Tujuh tahun pasca erupsi wilayah-wilayah yang dulunya mengalami
kerusakan mulai menunjukkan perubahannya kembali ada yang kembali seperti
keadaan semula dan mulai ditemukan beberapa jenis tanaman baik tanaman
endemik maupun tanaman yang didatangkan untuk tujuan rehabilitasi lahan.

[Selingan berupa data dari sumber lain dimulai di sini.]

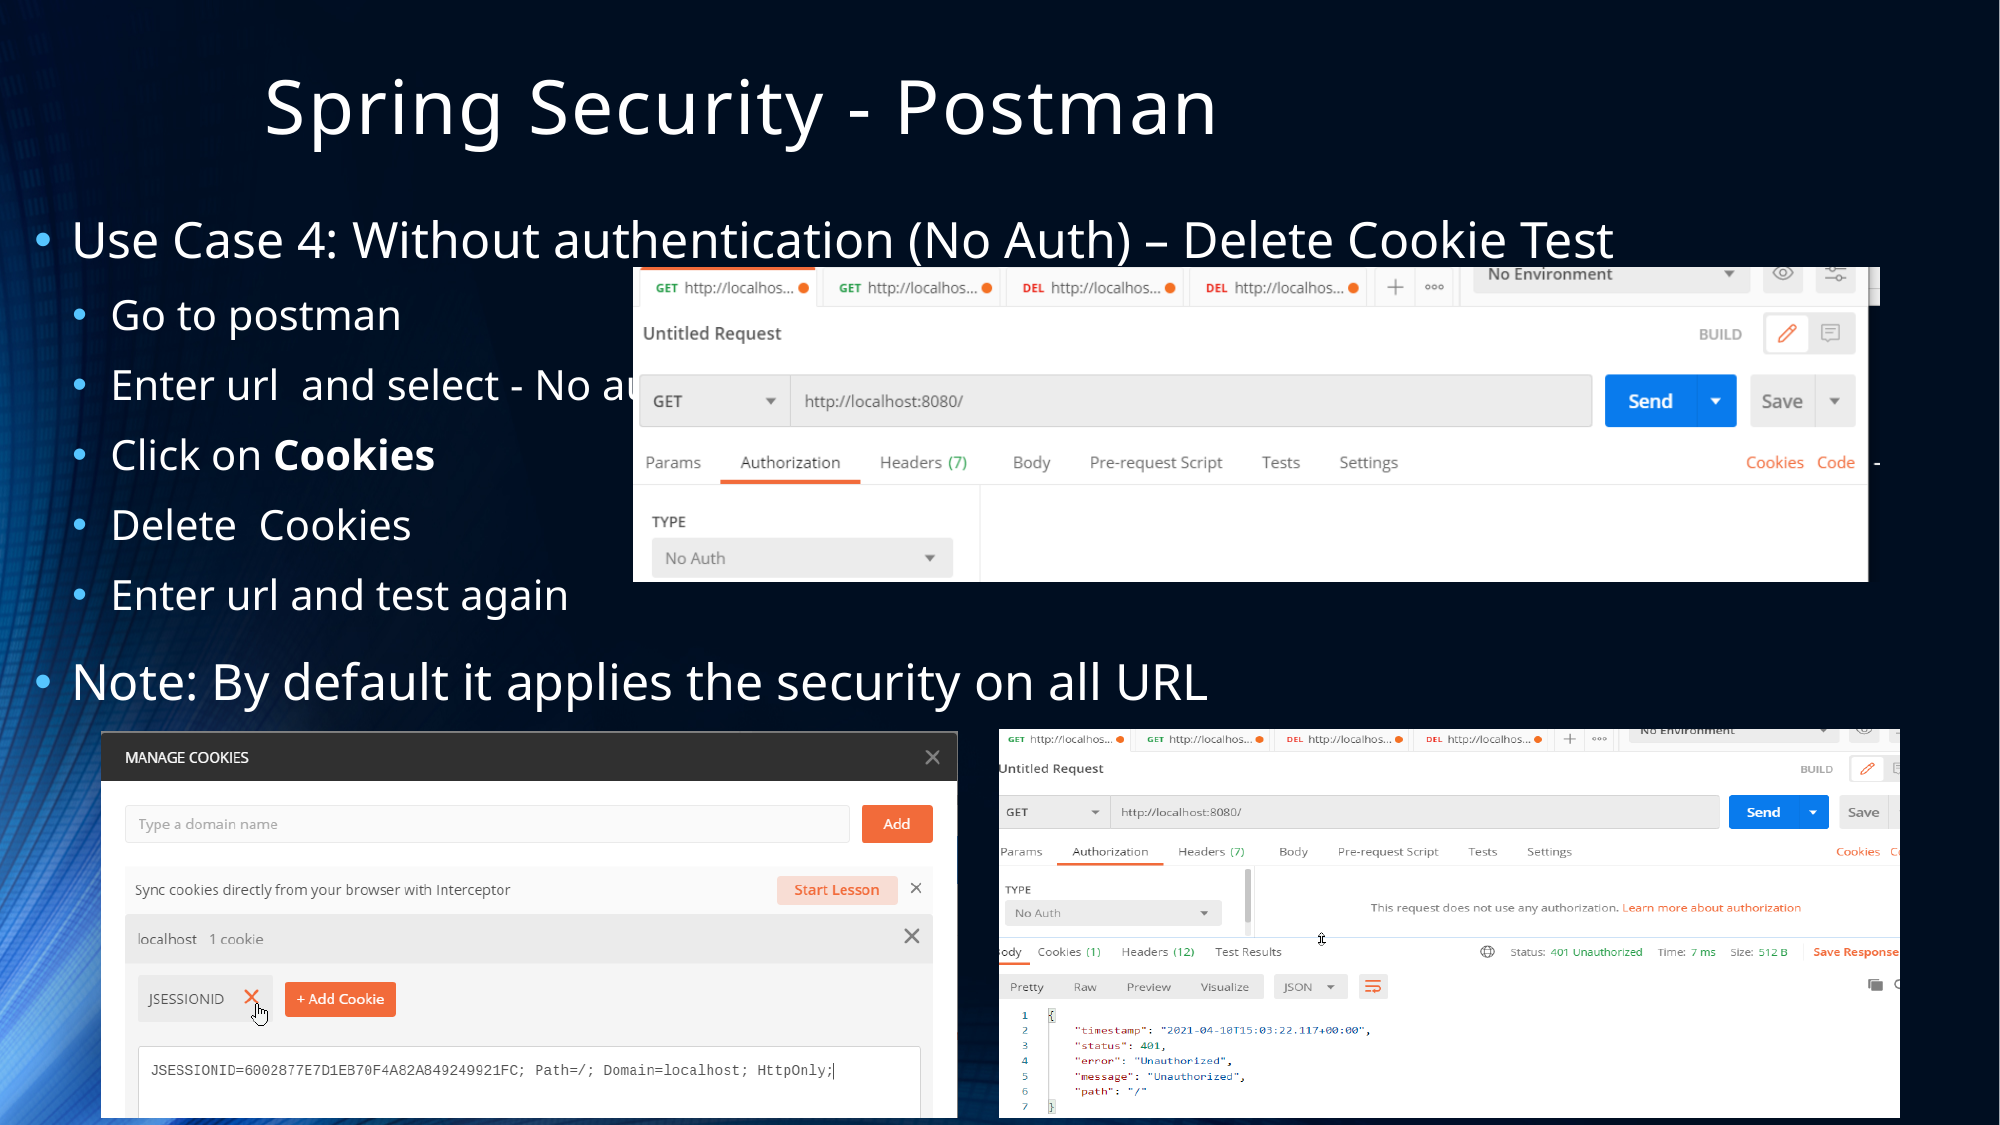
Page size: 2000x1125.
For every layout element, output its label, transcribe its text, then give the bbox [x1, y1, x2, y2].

Regenerasi dari beberapa jenis yang dapat bertahan hingga saat ini, terutama
tumbuhan bawah juga menjadi indikator keberhasilan permudaan alam yang
terjadi dia area tersebut. Dalam praktikum ini dilakukan pengamatan di Taman
Nasional Gunung Merapi untuk mengetahui dan membandingkan
keanekaragaman jenis sebelum dan sesudah erupsi serta memahami proses
permudaan yang terjadi.
1.2 Tujuan
Tujuan dari praktikum kali ini adalah mahasiswa mampu mempelajari berbagai
faktor yang berpengaruh pada keberhasilan permudaan alam tanaman hutan di
Taman Nasional Gunung Merapi.
1.3 Manfaat
Dengan mengetahui proses permudaan alam yang terjadi bermanfaat untuk
mengetahui tingkat keberhasilan permudaan alam yang terjadi pada tempat yang
terdampak erupsi merapi hingga mengalami kerusakan yang cukup parah, selain
pada wilayah terdampak erupsi merapi juga dapat diaplikasikan pada suatu
kawasan hutan yang dibiarkan setelah habis masa daur sehingga mengalami
permudaan secara alam.
III. Metode
1.1 Waktu
Praktikum Silvikultur Acara X ini dilaksanakan pada pukul 07.30 WIB hingga
selesai pada hari Sabtu, 14 september 2019
1.2 Tempat
Praktikum Silvikultur Acara X ini dilaksanakan di Taman Nasional Gunung
Merapi.
VI. Kesimpulan
Dari praktikum yang telah dilakukan, dapat disimpulkan bahwa faktor yang
berpengaruh pada keberhasilan permudaan alam tanaman hutan di Taman Nasional
Gunung Merapi adalah faktor lingkungan yang meliputi cahaya, ketersediaan air, dan
unsur hara di dalam tanah yang tersedia oleh material vulkanik hasil erupsi serta
faktor internal meliputi jenis tumbuhan, kualitas benih dan distribusi benih. Dalam
hal ini benih yang cukup memiliki kemampuan bertahan hidup dan viabilitas benih
yang baik merupakan Acacia decurrens sebagai spesies pionir.
VII. Saran
Dalam pengambilan data terlalu lama karena harus menyesuaikan jalur yang telah
dibuat, tiap kelompok harus menunggu kelompok sebelumnya selesai membuat petak
ukur untuk membuat petak ukur selanjutnya. Selain itu juga terkendala oleh
keterbatasan informasi mengenai beberapa jenis tumbuhan bawah yang menyulitkan
dalam identifikasi jenis. Sebaiknya dalam praktikum selanjutnya telah dibuat tanda-
tanda yang memudahkan untuk membuat petak ukur tiap kelompok, selain itu juga
diberikan pengenalan mengenai bebarapa jenis tumbuhan yang dominan di tempat
tersebut untuk memudahkan identifikasi.